◆ Source records
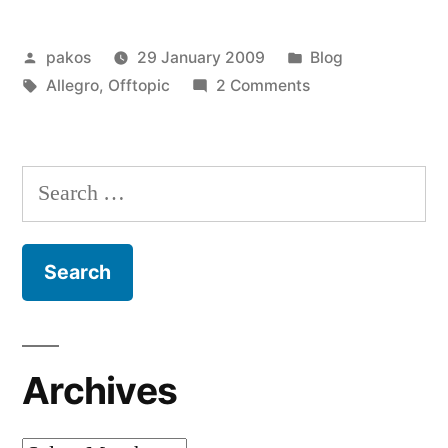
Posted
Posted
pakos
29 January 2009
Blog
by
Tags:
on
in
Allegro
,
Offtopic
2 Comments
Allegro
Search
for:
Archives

◆ To-do item
Line by line, retype the records above exactly, minus the images.

◆ Exercise answer
Posted
Posted
pakos
29 January 2009
Blog
by
Tags:
on
in
Allegro
,
Offtopic
2 Comments
Allegro
Search
for:
Archives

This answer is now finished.